The unit assembly $1$ is carried by a singleton $\{\star\}$, where $\star$ is realized all elements of the pca (alternatively, giving $\star$ any non-zero number of realizers gives an isomorphic object).

The empty assembly $0$ is carried by the empty set.

The assembly of natural numbers is carried by $\mathbb{N}$ where each natural number $n$ is realized only by its associated Curry numeral $\bar{n}$.

At the extreme opposite of modest assemblies, the constant assembly $\nabla X$ is carried by the set $X$, where all elements of $X$ are realized by all elements of the pca.

The assembly of classical truth values is the constant assembly on a two-element set, i.e., $\nabla \{0, 1\}$. The assembly of decidable truth values or booleans, is carried by $\{0, 1\}$, where 0 is realized by $\bar{0}$ and 1 is realized by the $\bar{1}$.

An intermediate between decidable and classical truth values is the assembly of semidecidable truth values.
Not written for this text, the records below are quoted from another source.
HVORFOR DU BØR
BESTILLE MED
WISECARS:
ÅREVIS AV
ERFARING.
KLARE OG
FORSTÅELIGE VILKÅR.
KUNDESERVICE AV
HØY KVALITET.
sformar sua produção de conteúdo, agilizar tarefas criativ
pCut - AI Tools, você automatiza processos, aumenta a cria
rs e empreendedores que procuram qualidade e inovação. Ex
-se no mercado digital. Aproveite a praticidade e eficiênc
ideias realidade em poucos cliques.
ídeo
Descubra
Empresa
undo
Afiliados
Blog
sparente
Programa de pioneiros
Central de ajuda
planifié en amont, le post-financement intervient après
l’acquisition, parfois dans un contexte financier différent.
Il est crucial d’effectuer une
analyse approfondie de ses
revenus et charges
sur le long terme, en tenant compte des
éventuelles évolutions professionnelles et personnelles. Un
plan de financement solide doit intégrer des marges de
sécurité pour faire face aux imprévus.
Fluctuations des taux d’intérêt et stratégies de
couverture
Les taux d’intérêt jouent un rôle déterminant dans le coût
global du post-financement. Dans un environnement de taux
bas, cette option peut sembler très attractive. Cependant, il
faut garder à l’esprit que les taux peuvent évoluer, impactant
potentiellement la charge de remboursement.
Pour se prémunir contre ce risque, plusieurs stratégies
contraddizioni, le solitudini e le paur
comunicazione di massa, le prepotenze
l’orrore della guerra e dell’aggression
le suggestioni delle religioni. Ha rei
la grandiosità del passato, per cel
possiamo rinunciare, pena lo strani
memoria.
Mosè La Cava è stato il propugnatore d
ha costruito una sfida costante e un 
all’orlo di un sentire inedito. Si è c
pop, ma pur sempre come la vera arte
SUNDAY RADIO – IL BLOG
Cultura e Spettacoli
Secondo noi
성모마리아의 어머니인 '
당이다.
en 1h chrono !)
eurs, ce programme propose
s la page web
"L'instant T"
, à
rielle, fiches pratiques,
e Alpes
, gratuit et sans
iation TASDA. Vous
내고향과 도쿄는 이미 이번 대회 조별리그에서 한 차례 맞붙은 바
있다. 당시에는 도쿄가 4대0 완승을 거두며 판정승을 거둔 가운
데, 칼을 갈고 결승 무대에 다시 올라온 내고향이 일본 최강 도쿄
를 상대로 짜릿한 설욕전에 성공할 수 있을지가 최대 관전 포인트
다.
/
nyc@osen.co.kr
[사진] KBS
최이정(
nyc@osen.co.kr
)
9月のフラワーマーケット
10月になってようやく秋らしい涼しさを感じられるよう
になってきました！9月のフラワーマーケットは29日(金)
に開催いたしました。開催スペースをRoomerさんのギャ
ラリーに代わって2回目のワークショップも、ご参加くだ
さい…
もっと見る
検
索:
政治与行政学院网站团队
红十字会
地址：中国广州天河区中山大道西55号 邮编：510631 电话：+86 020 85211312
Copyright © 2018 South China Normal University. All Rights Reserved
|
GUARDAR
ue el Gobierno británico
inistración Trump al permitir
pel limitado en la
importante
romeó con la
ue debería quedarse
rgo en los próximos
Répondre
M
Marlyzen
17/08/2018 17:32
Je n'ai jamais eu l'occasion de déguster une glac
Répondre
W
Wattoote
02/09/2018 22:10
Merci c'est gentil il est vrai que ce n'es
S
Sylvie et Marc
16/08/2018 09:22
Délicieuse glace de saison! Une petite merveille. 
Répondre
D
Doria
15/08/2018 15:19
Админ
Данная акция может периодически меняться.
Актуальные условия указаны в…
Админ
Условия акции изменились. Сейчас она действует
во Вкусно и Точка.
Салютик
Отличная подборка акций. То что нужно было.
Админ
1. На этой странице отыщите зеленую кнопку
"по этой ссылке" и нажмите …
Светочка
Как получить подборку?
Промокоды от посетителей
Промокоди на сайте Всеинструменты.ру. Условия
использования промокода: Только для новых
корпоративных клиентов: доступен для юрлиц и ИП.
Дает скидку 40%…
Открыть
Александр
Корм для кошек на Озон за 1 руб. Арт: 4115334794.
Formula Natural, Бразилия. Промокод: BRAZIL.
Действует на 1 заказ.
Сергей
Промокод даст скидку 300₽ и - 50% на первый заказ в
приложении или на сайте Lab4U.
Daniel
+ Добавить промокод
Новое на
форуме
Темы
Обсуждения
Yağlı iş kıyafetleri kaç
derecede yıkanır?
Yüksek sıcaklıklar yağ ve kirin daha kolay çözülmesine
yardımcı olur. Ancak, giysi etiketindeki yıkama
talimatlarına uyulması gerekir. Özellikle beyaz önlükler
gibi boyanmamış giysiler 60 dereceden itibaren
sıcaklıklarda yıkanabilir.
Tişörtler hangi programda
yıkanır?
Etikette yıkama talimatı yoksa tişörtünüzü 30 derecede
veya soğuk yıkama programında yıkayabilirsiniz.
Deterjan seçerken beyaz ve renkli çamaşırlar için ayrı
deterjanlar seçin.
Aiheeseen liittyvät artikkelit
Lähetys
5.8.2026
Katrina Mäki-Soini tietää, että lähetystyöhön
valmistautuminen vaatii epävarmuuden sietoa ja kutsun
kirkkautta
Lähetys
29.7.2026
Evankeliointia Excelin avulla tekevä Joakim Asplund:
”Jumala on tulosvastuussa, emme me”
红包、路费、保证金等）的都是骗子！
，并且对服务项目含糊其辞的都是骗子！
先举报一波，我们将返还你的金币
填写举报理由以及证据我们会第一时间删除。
It is carried by $\{0, 1\}$, and all realizers are programs which compute infinite sequences of bits, i.e., elements $p$ from the pca such that for all $n$ the application $p\,\bar{n}$ is defined and has value $\bar{0}$ or $\bar{1}$. The realizers of 1 are those which compute a sequence that contains the bit 1, and the realizers of 0 are the others.

Given two assemblies $S$ and $T$, we may form their binary product $S \times T$ as follows: its carrier is the Cartesian product of the carriers $|S| \times T$, and a pair $(a, b) \in |S| \times |T|$ is realized by elements $p$ such that $\mathsf{fst}\,p$ realizes $a$ and $\mathsf{snd}\,p$ realizes $b$. Here, $\mathsf{fst}$ and $\mathsf{snd}$ are the projection functions in some encoding of pairs inside the pca, e.g., $\mathsf{pair} := \langle x y z \rangle z x y, \mathsf{fst} := \langle p \rangle p (\langle x y \rangle x), \mathsf{snd} := \langle p \rangle p (\langle x y \rangle y)$.)

We may also form the binary coproduct $S + T$, whose carrier is the disjoint union $|S| \sqcup |T|$ and where a realizer of $s \in S$ is $\mathsf{inl}\,a$ for $a$ a realizer of $s$, while a realizer of $t$ is $\mathsf{inr}\,b$ for $b$ a realizer of $t$. Here, $\mathsf{inl}$ and $\mathsf{inr}$ are the constructors for some encoding of disjoint unions, e.g., $\mathsf{inl} := \langle x \rangle \mathsf{pair}\,\bar{0}\,x, \mathsf{inr} := \langle x \rangle \mathsf{pair}\,\bar{1}\,x$.

==Categorical structure==

The category $\operatorname{Asm}(A)$ has the following properties:

- It is finitely complete. The unit assembly is a terminal object. Binary products correspond to category-theoretic binary products. The equalizer of two morphisms $f, g : S \to T$ may be formed exactly as in the category of sets, as the canonical injection to $|S|$ from the subset $\{s \in |S| \ | f(s) = g(s)\}$. Each element of the subset is equipped with the same realizers as in $S$, and the canonical injection is realized by $i := \langle x \rangle x$.
- It is finitely cocomplete. The empty assembly is initial and binary coproducts correspond to category-theoretic binary coproducts. Similarly to equalizers, the coequalizer of two morphisms $f, g : S \to T$ may be formed exactly as in the category of sets, as the canonical surjection from $|S|$ to the quotient $S/\equiv$, where $\equiv$ is the equivalence relation generated by the relations $f(s) \equiv g(s), s \in S$. The realizers of an equivalence class are all the realizers of its elements in $S$. Again, the canonical surjection is realized by $i := \langle x \rangle x$.
- It is regular and cartesian closed.
- A morphism is mono if and only if its underlying function is injective, and epi if and only if its underlying function is surjective.